While sitting in a math class, you become curious and decide to put the math and your physics to work in a practical way. If you can shoot a spit-wad from a straw with a total speed of 6 m/s, at what angle would you have to shoot it in order for it to hit a blackboard that is 1 m from you, at a height that is even with your mouth? Keep in mind a trig identity: 2sin theta cos theta = sin2theta.

Question

While sitting in a math class, you become curious and decide to put the math and your physics to work in a practical way.  If you can shoot a spit-wad from a straw with a total speed of 6 m/s, at what angle would you have to shoot it in order for it to hit a blackboard that is 1 m from you, at a height that is even with your mouth?  Keep in mind a trig identity:  2sin theta cos theta  =  sin2theta.

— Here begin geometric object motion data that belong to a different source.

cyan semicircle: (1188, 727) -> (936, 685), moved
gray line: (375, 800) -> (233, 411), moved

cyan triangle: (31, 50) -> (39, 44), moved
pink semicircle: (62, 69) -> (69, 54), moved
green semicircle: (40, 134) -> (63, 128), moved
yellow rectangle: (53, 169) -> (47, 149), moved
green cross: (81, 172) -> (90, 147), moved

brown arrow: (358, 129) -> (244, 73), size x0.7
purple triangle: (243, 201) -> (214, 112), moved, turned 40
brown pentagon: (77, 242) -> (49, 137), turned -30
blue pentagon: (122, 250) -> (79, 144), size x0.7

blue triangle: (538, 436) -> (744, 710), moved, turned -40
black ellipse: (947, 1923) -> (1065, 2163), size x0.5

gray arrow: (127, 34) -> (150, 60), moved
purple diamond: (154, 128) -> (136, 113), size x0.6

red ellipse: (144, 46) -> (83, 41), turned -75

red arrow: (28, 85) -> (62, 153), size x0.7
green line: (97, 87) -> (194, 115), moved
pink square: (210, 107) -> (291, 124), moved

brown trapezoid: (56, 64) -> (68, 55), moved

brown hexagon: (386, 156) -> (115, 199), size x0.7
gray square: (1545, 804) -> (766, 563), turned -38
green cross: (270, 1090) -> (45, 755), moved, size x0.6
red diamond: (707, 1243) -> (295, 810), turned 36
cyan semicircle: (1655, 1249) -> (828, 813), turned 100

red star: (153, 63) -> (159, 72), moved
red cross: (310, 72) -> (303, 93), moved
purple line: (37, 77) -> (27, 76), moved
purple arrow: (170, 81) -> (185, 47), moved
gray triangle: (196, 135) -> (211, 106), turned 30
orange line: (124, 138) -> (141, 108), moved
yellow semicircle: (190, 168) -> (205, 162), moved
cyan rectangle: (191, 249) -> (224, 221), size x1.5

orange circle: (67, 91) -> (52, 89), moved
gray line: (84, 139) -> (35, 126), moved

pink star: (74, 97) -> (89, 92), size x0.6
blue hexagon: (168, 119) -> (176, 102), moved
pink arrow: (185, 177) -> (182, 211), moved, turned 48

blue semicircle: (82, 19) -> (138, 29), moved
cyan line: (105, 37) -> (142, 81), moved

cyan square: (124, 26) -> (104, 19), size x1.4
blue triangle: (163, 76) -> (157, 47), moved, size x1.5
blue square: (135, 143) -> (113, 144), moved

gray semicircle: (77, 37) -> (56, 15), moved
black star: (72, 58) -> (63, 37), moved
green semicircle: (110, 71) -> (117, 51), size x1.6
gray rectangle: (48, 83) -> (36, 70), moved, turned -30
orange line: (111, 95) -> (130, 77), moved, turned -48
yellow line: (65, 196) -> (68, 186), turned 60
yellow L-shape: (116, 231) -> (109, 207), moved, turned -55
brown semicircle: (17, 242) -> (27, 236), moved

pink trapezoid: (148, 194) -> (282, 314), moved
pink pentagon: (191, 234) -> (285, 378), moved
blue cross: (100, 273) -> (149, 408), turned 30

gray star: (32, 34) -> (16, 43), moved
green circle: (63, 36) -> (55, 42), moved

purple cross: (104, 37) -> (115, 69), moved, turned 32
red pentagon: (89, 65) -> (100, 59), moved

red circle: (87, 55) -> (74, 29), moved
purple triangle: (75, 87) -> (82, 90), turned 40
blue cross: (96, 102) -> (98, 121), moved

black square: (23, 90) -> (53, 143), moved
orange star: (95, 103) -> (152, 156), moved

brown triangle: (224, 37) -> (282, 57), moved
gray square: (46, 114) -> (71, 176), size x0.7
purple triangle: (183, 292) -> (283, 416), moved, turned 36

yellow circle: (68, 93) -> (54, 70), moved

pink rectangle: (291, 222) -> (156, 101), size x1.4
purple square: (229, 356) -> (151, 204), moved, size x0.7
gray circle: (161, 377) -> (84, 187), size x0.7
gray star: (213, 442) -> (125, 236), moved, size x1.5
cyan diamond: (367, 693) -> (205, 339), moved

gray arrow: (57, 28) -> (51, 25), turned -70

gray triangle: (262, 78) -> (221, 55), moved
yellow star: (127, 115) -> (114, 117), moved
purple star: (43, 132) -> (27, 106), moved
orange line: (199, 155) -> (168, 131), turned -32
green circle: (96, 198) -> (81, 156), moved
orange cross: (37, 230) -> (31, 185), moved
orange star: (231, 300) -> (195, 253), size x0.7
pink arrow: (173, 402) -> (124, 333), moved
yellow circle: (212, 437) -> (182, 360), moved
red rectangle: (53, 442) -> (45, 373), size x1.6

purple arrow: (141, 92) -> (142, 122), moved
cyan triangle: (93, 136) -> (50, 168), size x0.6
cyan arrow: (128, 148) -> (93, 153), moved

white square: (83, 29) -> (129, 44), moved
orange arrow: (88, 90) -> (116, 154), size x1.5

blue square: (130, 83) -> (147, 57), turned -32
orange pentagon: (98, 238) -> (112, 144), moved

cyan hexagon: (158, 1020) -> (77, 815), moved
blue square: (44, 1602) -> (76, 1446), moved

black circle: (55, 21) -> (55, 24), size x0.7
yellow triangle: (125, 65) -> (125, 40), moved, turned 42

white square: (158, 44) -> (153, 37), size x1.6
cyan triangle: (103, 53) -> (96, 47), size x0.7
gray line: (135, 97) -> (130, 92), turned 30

First off, why does it even have to be pointed at an angle (as opposed to straight ahead), and what is the approach to finding the angle once I've drawn it out, considering the velocity?

bobpursley · Answer

find time in air:
in the vertical direction:
hf=hi+6sinTheta*t-4.9t^2
but hf=hi=0, so t= 6sinTheta/4.9
in the horizontal direction:
distance=velocity*time
1m=6cosTheta*6sinTheta/4.9
Now you can use the angle formula you were given.

Steve · Answer

the article in wikipedia on Trajectory explains this well. And of course there has to be an angle. It takes some time for the spit wad to get to the target, and it drops during that interval ...